Figure 4. (10) Activation of carbon dioxide by a
bidentate catalyst for the conversion to methane or methanol.

Also, by using a metal-based system, five-membered
cyclic carbonates can be generated with an insertion of carbon dioxide into
activated epoxides (9).

Figure 5. (9) Metal-based system including carbon
dioxide to increase the rate of carbon dioxide incorporation.  

 

Capture
of Carbon Dioxide with Amine

One of the most important reactions concerning
carbon dioxide is carbon dioxide capture from the air by using amines. As the
consumption of fossil fuels has increased, accumulated carbon dioxide in the
atmosphere is one of the more pressing concerns of mankind due to its effect on
climate change and ocean acidification. Thus, carbon dioxide management is a
challenging issue of the present age. According to Loker Hydrocarbon Research
Institute and Department of Chemistry of University of Southern California, a
possible pathway of direct carbon dioxide capture from air through use of amine
was discovered. Aqueous solutions of primary and secondary amines are proved to
be used as large-scale capture carbon dioxide from industrial streams with
their ability to chemisorb acidic gases like carbon dioxide. It is great way to
recycle carbon dioxide captured from the air, which in turn can be converted
into useful materials and fuels. 

Figure 6. (11) Reaction of carbon dioxide with
amines

 

Summary

Carbon dioxide exhibited similar solvent properties
of hydrocarbon solvents. It seemed to be a good solvent for many non-polar low
molecular weight compounds and fluoropolymers, but not as good for higher
molecular weight polymers. Supercritical carbon dioxide, which did not show
significant difference in polarity compared to that of liquified carbon dioxide,
could be regarded as a good organic solvent due to its advantages over the carbon
dioxide with its gas and liquid-like properties.
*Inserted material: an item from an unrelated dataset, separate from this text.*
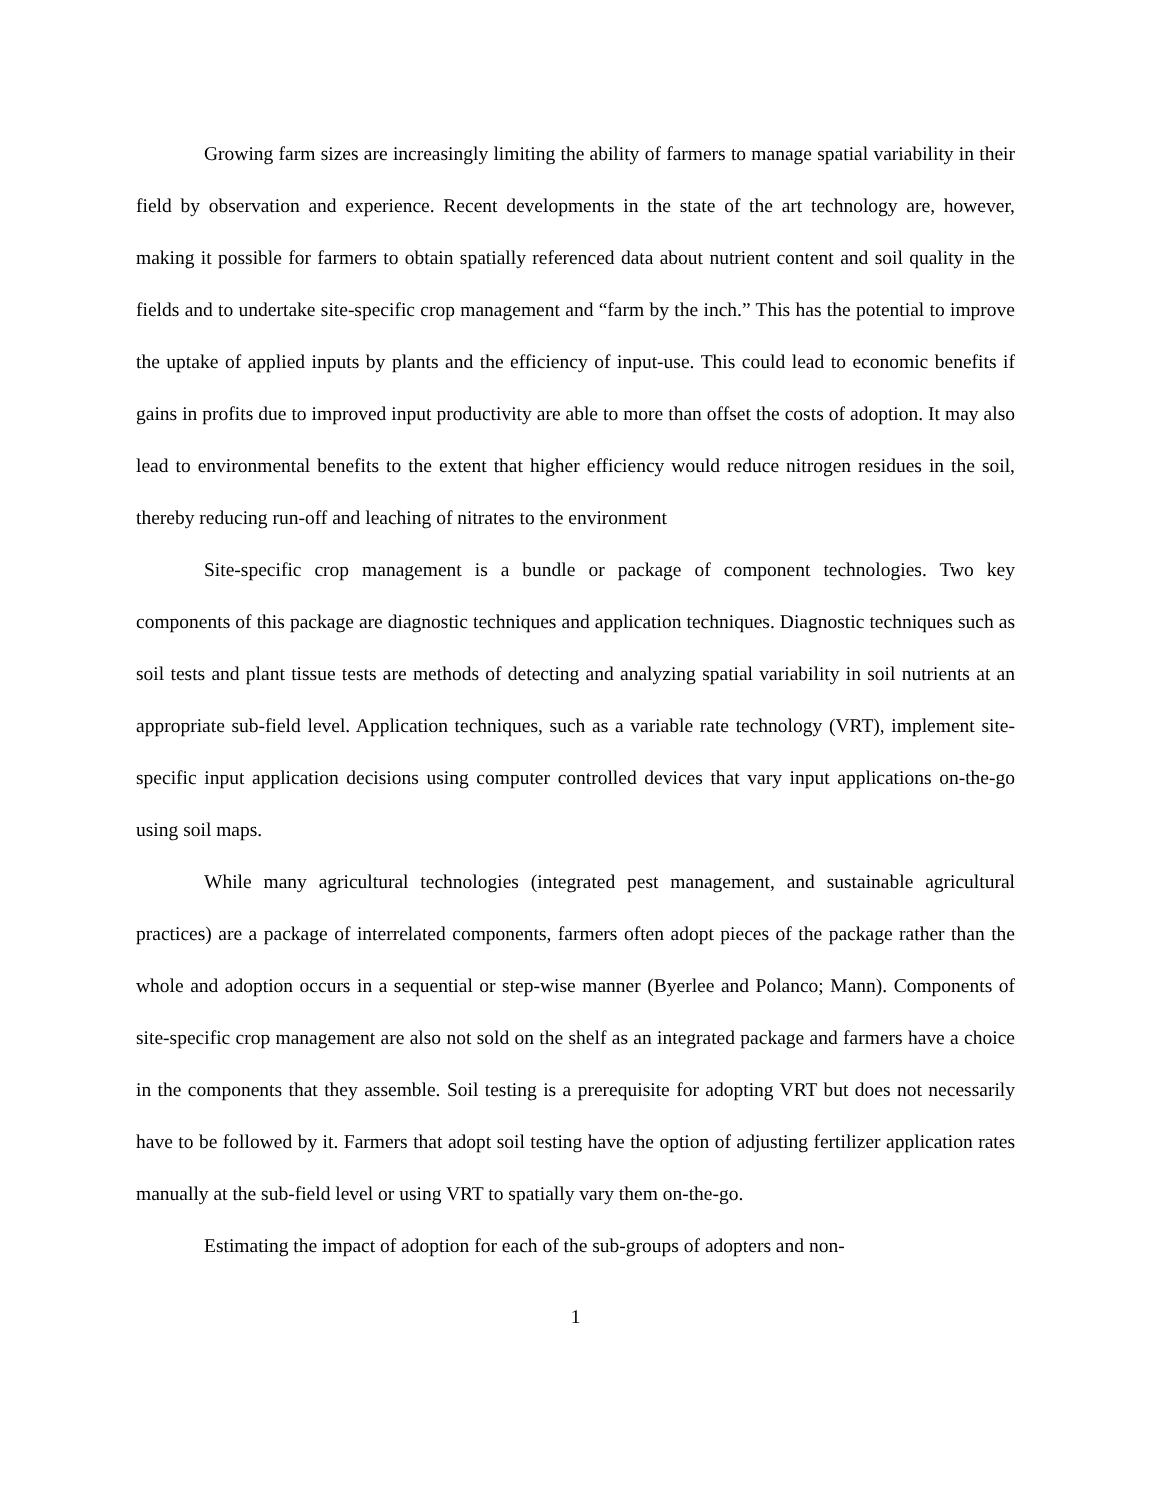Growing farm sizes are increasingly limiting the ability of farmers to manage spatial variability in their field by observation and experience. Recent developments in the state of the art technology are, however, making it possible for farmers to obtain spatially referenced data about nutrient content and soil quality in the fields and to undertake site-specific crop management and “farm by the inch.” This has the potential to improve the uptake of applied inputs by plants and the efficiency of input-use. This could lead to economic benefits if gains in profits due to improved input productivity are able to more than offset the costs of adoption. It may also lead to environmental benefits to the extent that higher efficiency would reduce nitrogen residues in the soil, thereby reducing run-off and leaching of nitrates to the environment
Site-specific crop management is a bundle or package of component technologies. Two key components of this package are diagnostic techniques and application techniques. Diagnostic techniques such as soil tests and plant tissue tests are methods of detecting and analyzing spatial variability in soil nutrients at an appropriate sub-field level. Application techniques, such as a variable rate technology (VRT), implement site-specific input application decisions using computer controlled devices that vary input applications on-the-go using soil maps.
While many agricultural technologies (integrated pest management, and sustainable agricultural practices) are a package of interrelated components, farmers often adopt pieces of the package rather than the whole and adoption occurs in a sequential or step-wise manner (Byerlee and Polanco; Mann). Components of site-specific crop management are also not sold on the shelf as an integrated package and farmers have a choice in the components that they assemble. Soil testing is a prerequisite for adopting VRT but does not necessarily have to be followed by it. Farmers that adopt soil testing have the option of adjusting fertilizer application rates manually at the sub-field level or using VRT to spatially vary them on-the-go.
Estimating the impact of adoption for each of the sub-groups of adopters and non-
1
In other words, supercritical
carbon dioxide can be act as a great hydrocarbon solvent with unique properties
such as its compressibility, which can cause low surface tension and viscosity,
and low polarizabilty. However, despite its advantages, carbon dioxide is a
relatively inert molecule as a reactant, and possesses a high energy barrier,
meaning that catalysts or metal-based reagents that can increase the rate of
incorporation are required. One of the most important reactions with carbon
dioxide is the capture of carbon dioxide with amines, where carbon dioxide is
“captured” from the atmosphere and recycled into useful materials and fuels.